Sunday, April 26, 2015

What Humans Do

It makes me so happy that I'm willing to feel my sadness.

Use to, Shame guarded the door to the room that stored my Sadness.

In order to feel my Sadness, I had to encounter Shame.

And Shame was too shameful to be encountered.

Until now.

And now I'm not ashamed of Shame!

And that allows me to enter the Room called Sadness.

And I'm sad.

And that is good.

That is what humans do - they feel sad.

Sunday, April 19, 2015

Too Big, Too Small, Just Right

I was watching a Netflix movie called "The Summit". It is a movie about climbing K2, the second highest mountain in the world. And in it, one of the alpinist said, "Sometimes you dream too big and sometimes you dream too small and sometimes you dream just right."

Something inside of me smiled when he said that.

Normally, I experience shame around dreaming too big. If we did that as children, we were told we were "too big for our britches". My adult version of that is that I concocted wax wings and flew too close to the sun. In other words, I should have known better or shame-on-me-for-being-presumptuous.

Recently, having experienced "dreaming amiss", I am observing my disappointment and shame.

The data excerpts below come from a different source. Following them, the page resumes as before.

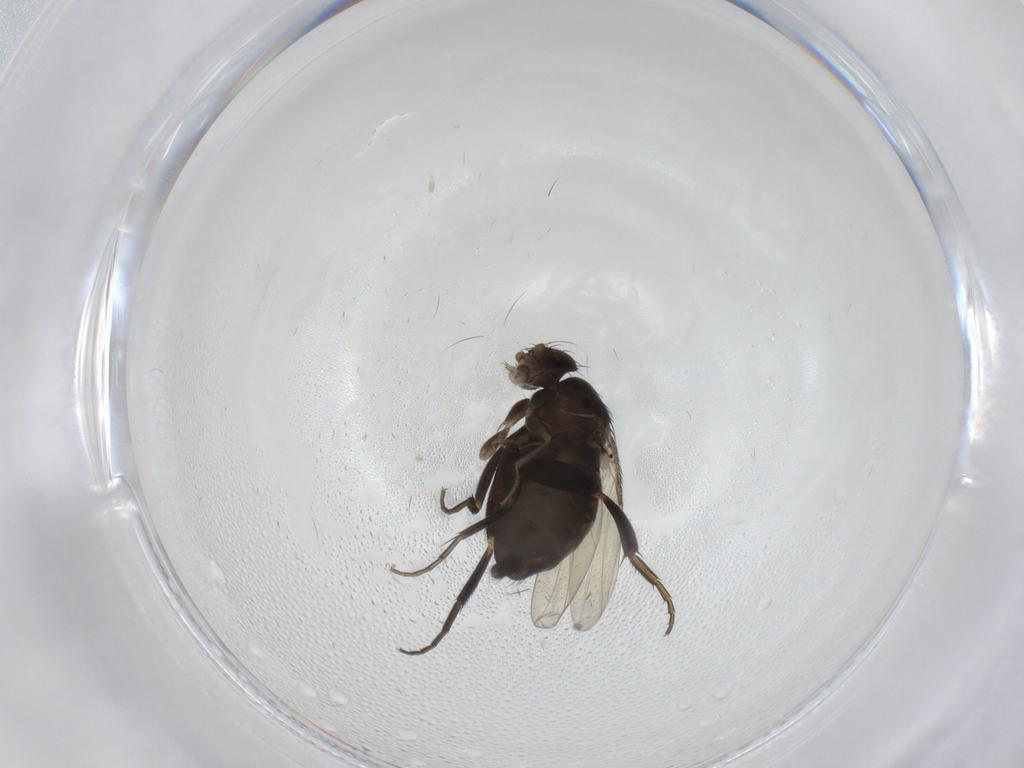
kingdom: Animalia
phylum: Arthropoda
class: Insecta
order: Diptera
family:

But when the alpinist said that, I thought, "But of course ... that is what we humans do: "Sometimes we dream too big and sometimes we dream too small and sometimes we dream just right."

Good for us!

Monday, April 13, 2015

Confession - Detaching or Embracing?

So I've been told that one way to view "confession of sins" is to view it as a practice that teaches us to  "detach from one's thoughts". In other words, if we successfully detach from our thoughts, then when our thoughts tell us "we have sinned" and we detach from them, then that means we are not "sinners".

So there is a lot of merit to "we are not our sins".

But the flip side to "detaching from our thoughts" is, if we detach from the thoughts that tell us we have sinned, we also have to detach from the thoughts that tell us we are fine.

I would advocate for a different approach. I would champion "confession of sins" because it teaches us to embrace our shadow side; it teaches us that if we go into the world of good and bad, right and wrong, then we have to embrace both.

If our shadow side is when we constrict around our virtues, then when I locate my shadow side (i.e. confess my sins), then I am on my way to finding my virtue.